In the liner notes to his new quartet album, Slow Play, pianist Ben Markley proudly cites pianist Cedar Walton (1934-2013) as one of his key influences. The disc is a follow-up to the Ben Markley Big Band's Clockwise: The Music Of Cedar Walton (OA2), which received a 4-star review in the July 2017 issue of DownBeat. On his current project, Markley incorporates Walton's strong sense of melodicism into a program of eight highly satisfying original compositions. Markley, the director of jazz studies at the University of Wyoming, recorded the album at Denver's Mighty Fine Studios. His stellar bandmates are musicians with whom he previously had collaborated, and he wrote the tunes with them in mind: bassist Marty Kenney, drummer Jim White and monster saxophonist Joel Frahm. Conga player Andy Wheelock (who is also on the faculty at UW) adds intriguing Latin textures to two tracks: "Max's Mission" and "One For Armando."

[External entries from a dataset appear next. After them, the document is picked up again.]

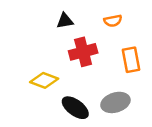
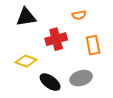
black triangle: (65, 21) -> (26, 17), moved, size x1.5

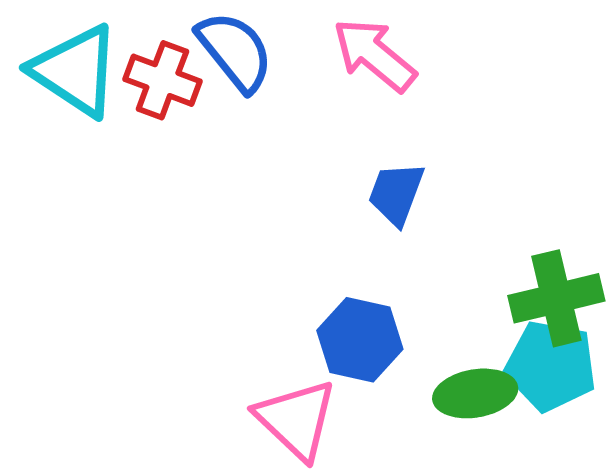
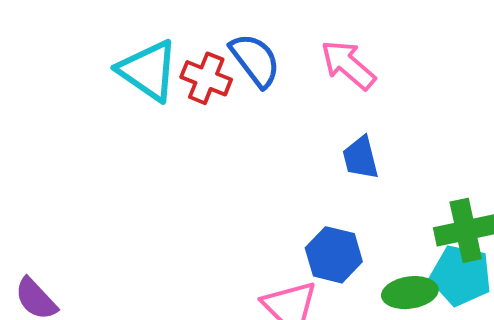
blue trapezoid: (396, 193) -> (360, 158), turned -36

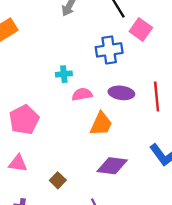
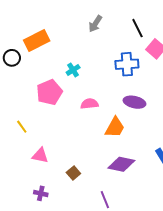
cyan cross: (64, 74) -> (73, 70), moved, turned -32
pink semicircle: (82, 94) -> (90, 104), moved
pink pentagon: (24, 120) -> (49, 92), moved

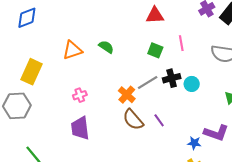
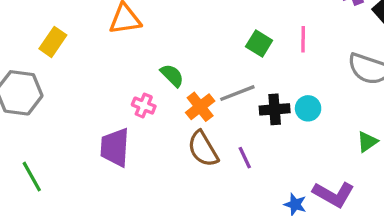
green semicircle: (106, 47) -> (172, 75), moved
yellow rectangle: (32, 72) -> (53, 42), size x0.7
black cross: (172, 78) -> (275, 109), moved
pink cross: (80, 95) -> (144, 106), moved, turned 32

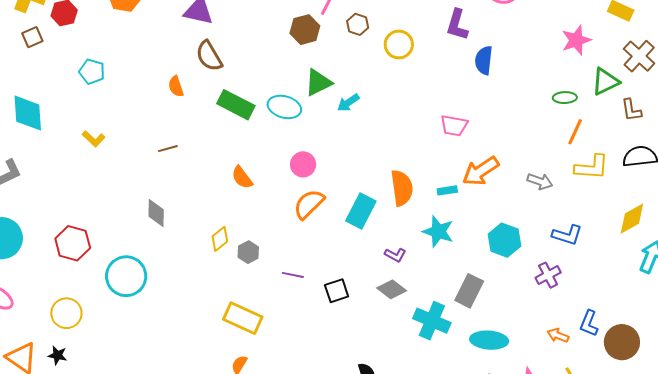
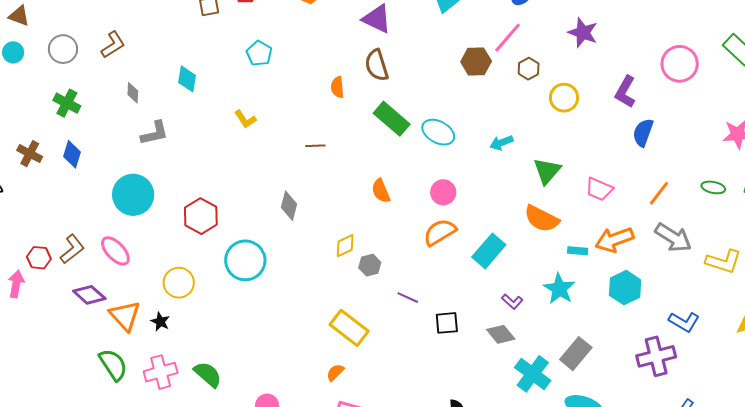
green triangle: (318, 83) -> (547, 171), moved, turned -36
cyan diamond: (28, 113) -> (187, 79), size x0.7
orange line: (575, 132) -> (659, 193), moved
gray arrow: (540, 181) -> (673, 238), moved, size x1.5
orange semicircle: (402, 188) -> (542, 219), moved, turned 111
cyan hexagon: (504, 240) -> (625, 288), moved
purple cross: (548, 275) -> (656, 356), size x1.5

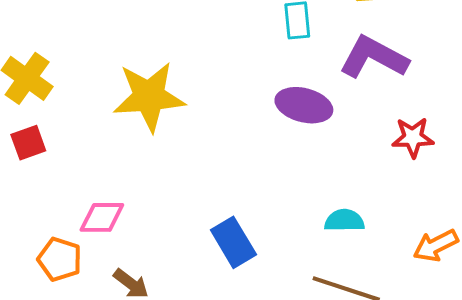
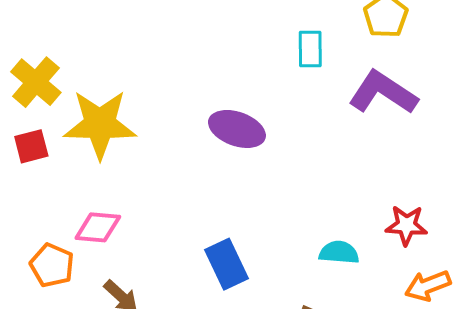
yellow star: (149, 97) -> (100, 124), moved
purple ellipse: (304, 105) -> (237, 129), moved
red star: (413, 137) -> (406, 225), moved

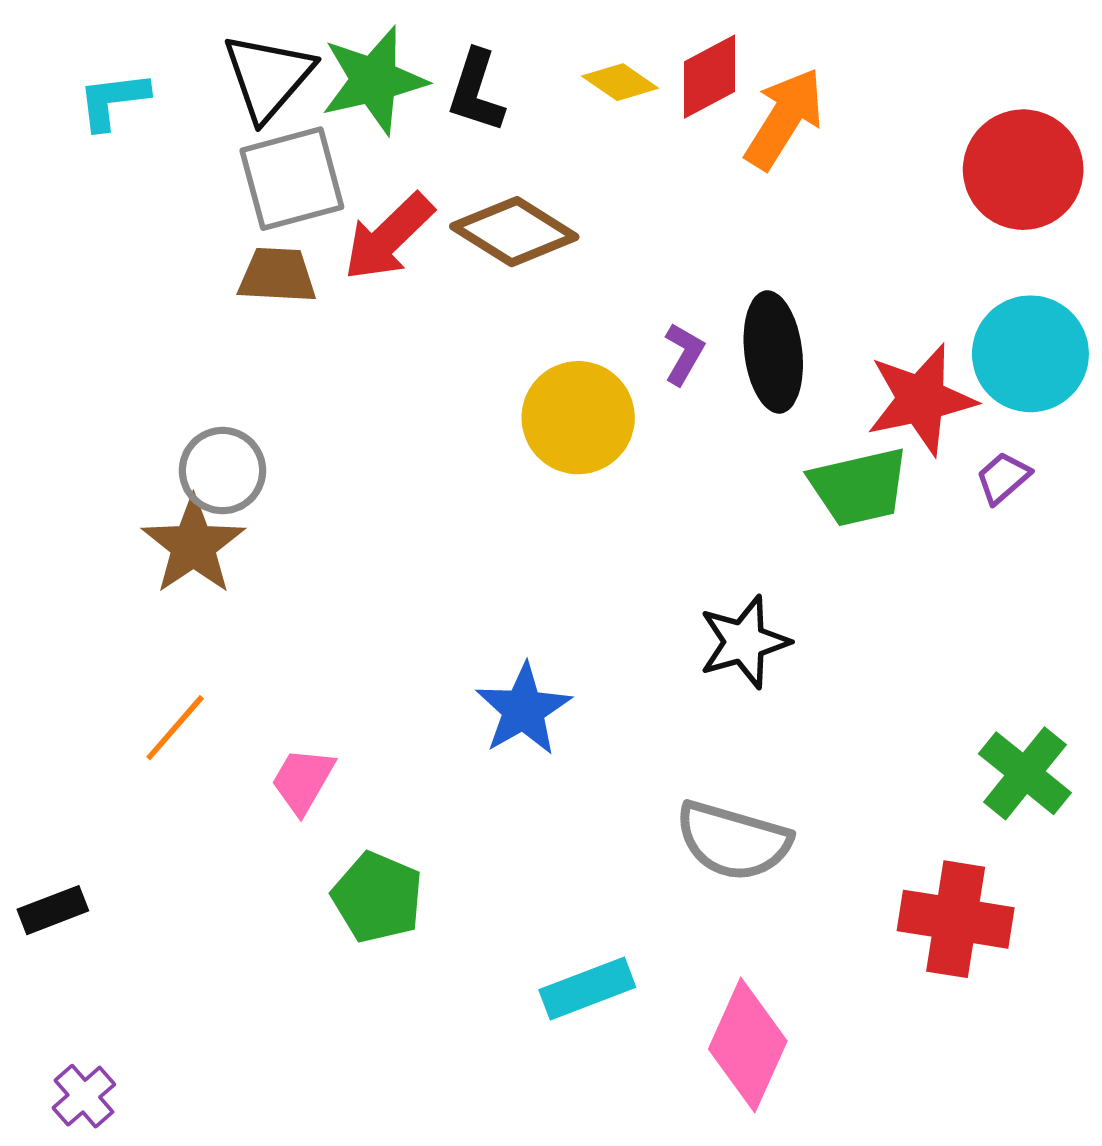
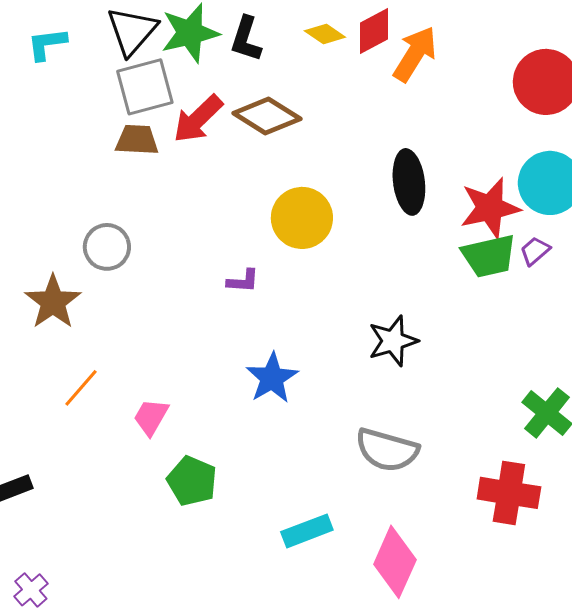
purple L-shape: (684, 354) -> (243, 281), moved, turned 64
green trapezoid: (859, 487) -> (489, 256), moved
brown star: (193, 545) -> (53, 302), moved

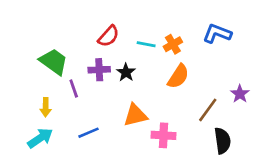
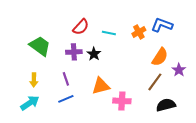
orange cross: (173, 44) -> (139, 32), moved
orange semicircle: (178, 76) -> (160, 57), moved
purple line: (74, 88) -> (66, 79), moved
black semicircle: (222, 141) -> (166, 105), turned -96

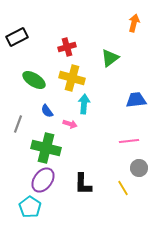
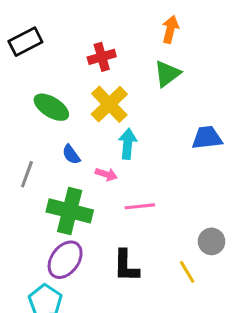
orange arrow: (134, 23) -> (170, 29), moved
yellow cross: (72, 78) -> (109, 104), turned 30
pink line: (129, 141) -> (140, 206), moved

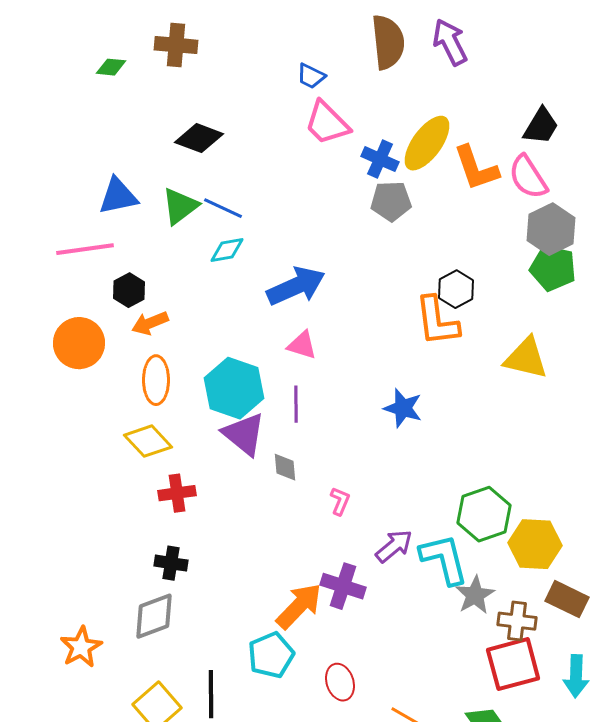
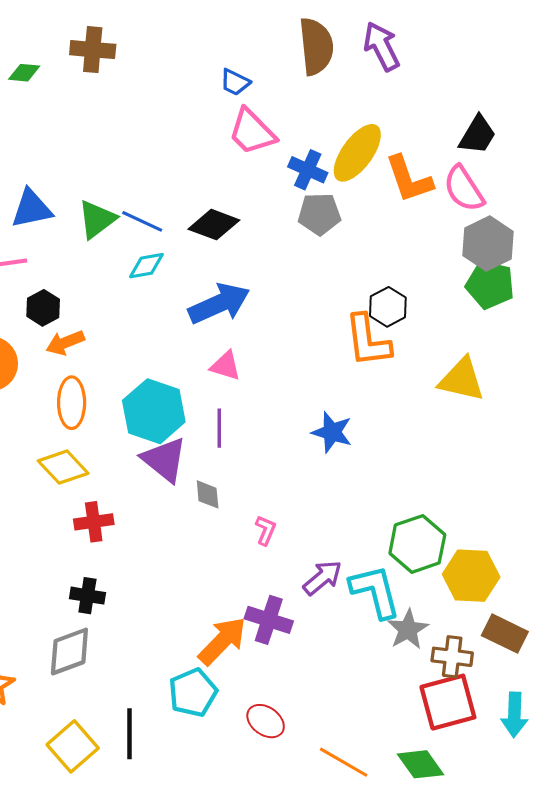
black diamond: (199, 138) -> (214, 225), moved
red ellipse: (340, 682) -> (266, 721), turned -36

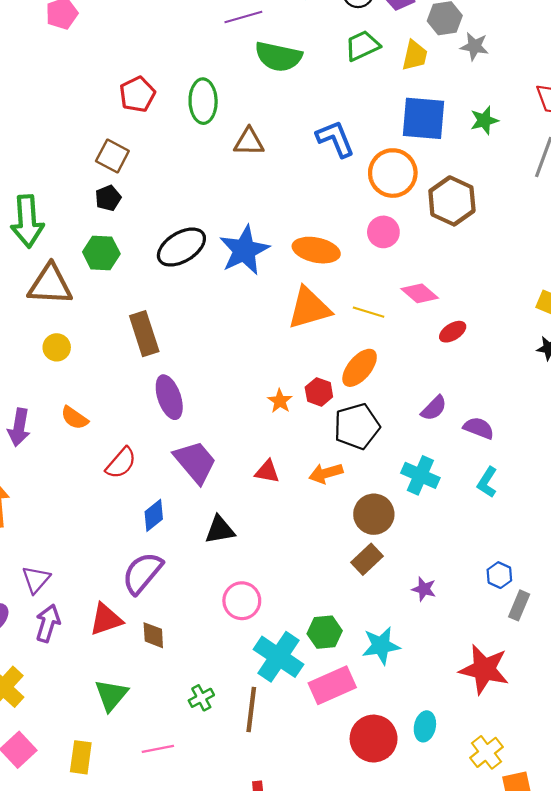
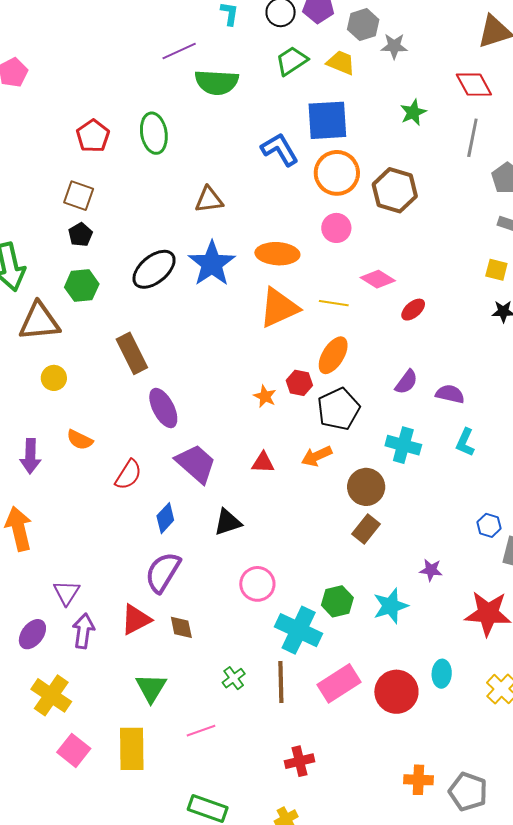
yellow trapezoid: (415, 55) -> (341, 63), turned -72
blue square: (423, 118) -> (327, 120), moved
brown triangle: (249, 142) -> (209, 200), moved
purple star: (424, 589) -> (431, 570), moved
pink rectangle: (332, 685) -> (339, 683), moved
yellow rectangle: (81, 757) -> (132, 749), size x1.4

Deep grooves, sweet swing and dynamic interplay are all essential ingredients in this program. On the songs that evolve into blowing vehicles for Frahm—such as the nine-minute "'Mon Back"—he delivers a tenor tone that is brawny yet beauteous, offering solos full of feeling and free of extraneous notes while reinforcing the overall compositional structure. On the ballad "Sentience," White switches to brushes and Frahm picks up a soprano, etching lines that are compelling and never cloying. On the sly, slinky "The Return OF Catboy," Frahm cleverly drops in a quote from Harold Arlen's "If I Only Had A Brain," and on "One For Armando," he briefly nods to "America" (from West Side Story). Throughout the program, Markley steers the ship but gives his bandmates room to roam. Toward the end of "Armando," the drums and conga dialogue with piano support reflects the leader's commitment to serving the song.
This album is one of those sparkling, straightahead gems that can convert pop fans into jazz acolytes.